(Exercise description) Retype every line of text from the items below precisely as it appears, leaving the pictures out of your answer.

Collected data
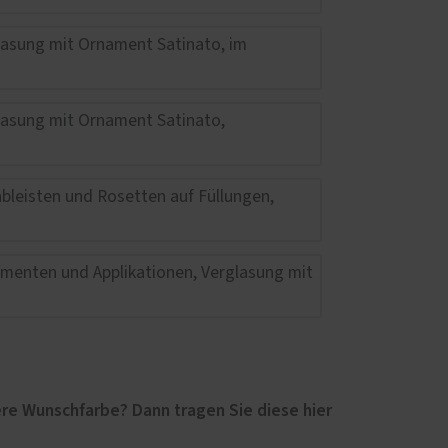
re Wunschfarbe? Dann tragen Sie diese hier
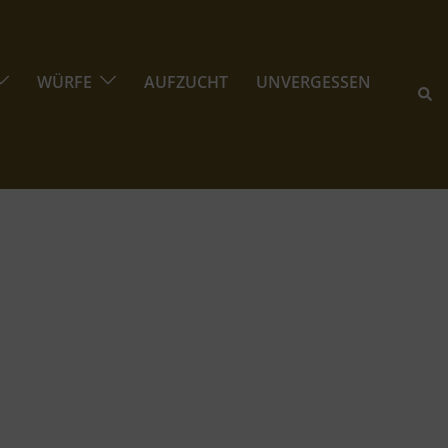
WÜRFE
AUFZUCHT
UNVERGESSEN
Suc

(Answer box)
re Wunschfarbe? Dann tragen Sie diese hier
WÜRFE
AUFZUCHT
UNVERGESSEN
Suc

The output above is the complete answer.